Ball announced this morning that it completed the sale of its aerospace business to BAE Systems for approximately $5.6 billion.
Ball will see approximately $4.5 billion of after-tax cash proceeds from the deal. About $2 billion each will go toward reducing debt leverage and stock buybacks, while the remainder will boost the company’s balance sheet and give it “greater financial flexibility.”
"Today marks a significant milestone in Ball's 144-year history. We extend our best wishes for continued success to our former colleagues and their new BAE Systems, Inc. teammates,” said Ball CEO Dan Fisher in a statement.

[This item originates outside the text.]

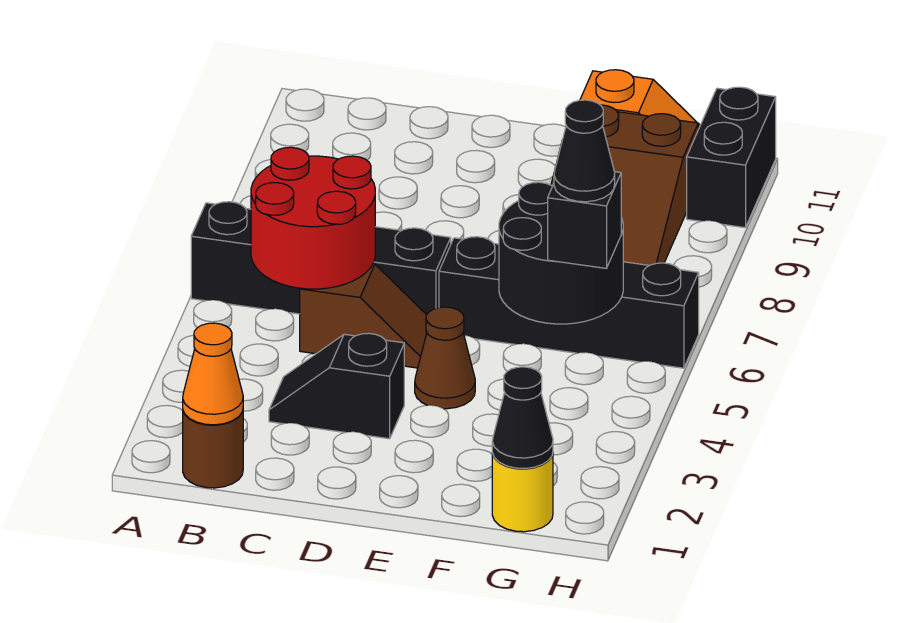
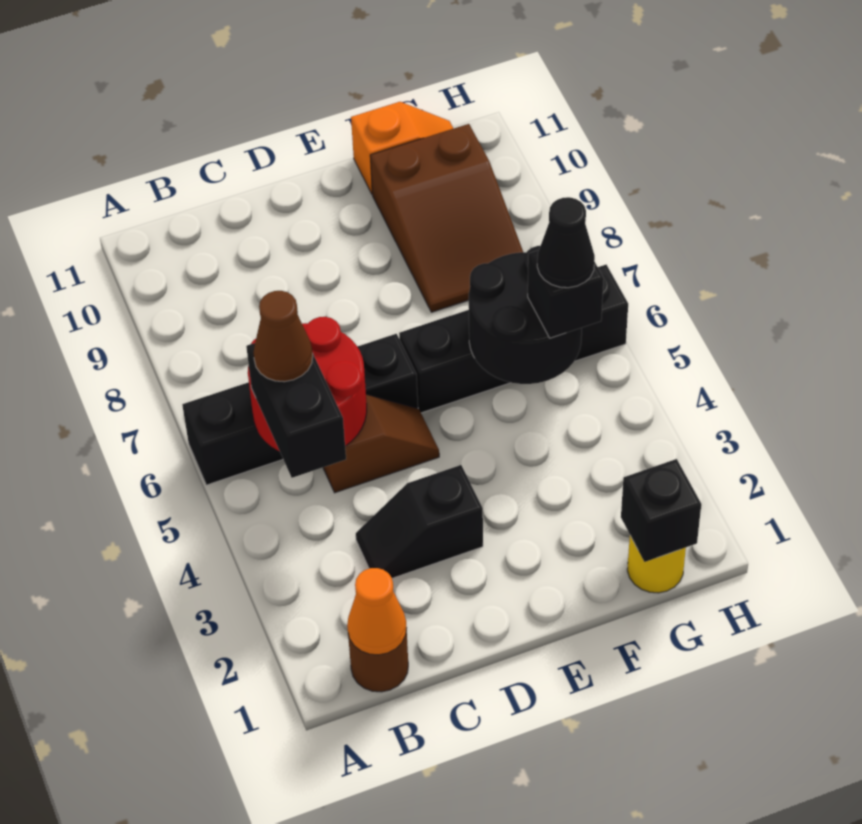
brown 1x1 cone [415,307,475,409] -> brown 1x1 cone moved to [253,291,313,382]
black 1x1 cone [492,367,553,469] -> black 1x1 brick [621,459,701,562]
black 1x2 brick [687,87,776,228] -> black 1x2 brick moved to [246,343,346,478]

Ball first disclosed the deal with BAE Systems in August 2023, following June confirmation of market speculation that it was “considering options that could better position its aerospace business to provide value to shareholders and customers.” At the time, Fisher said the divestiture would allow Ball to increase its focus on “low-carbon, best-value aluminum packaging initiatives.” The deal had been projected to close in the first half of 2024.
Ball reported on Wednesday that the U.S. Department of Justice had ended its review of the deal, following other necessary regulatory approvals and clearances.
In 2023, the aerospace division accounted for $1.97 billion in sales, down slightly from $1.98 billion in 2022. “Backlog finished the year at $2.98 billion and contracts won, but not yet booked into backlog, finished the year at $5.9 billion,” Ball said in its recent earnings release. The business does work for the likes of NASA and the U.S. Space Force.
Ball reported overall net sales of $14.03 billion for 2023. During a recent earnings call, Fisher said that “significant opportunity lies ahead to offset the financial impact of the projected aerospace sale” by “leveraging our well-capitalized plant assets to grow the use of innovative, sustainable aluminum packaging across channels, categories and venues.”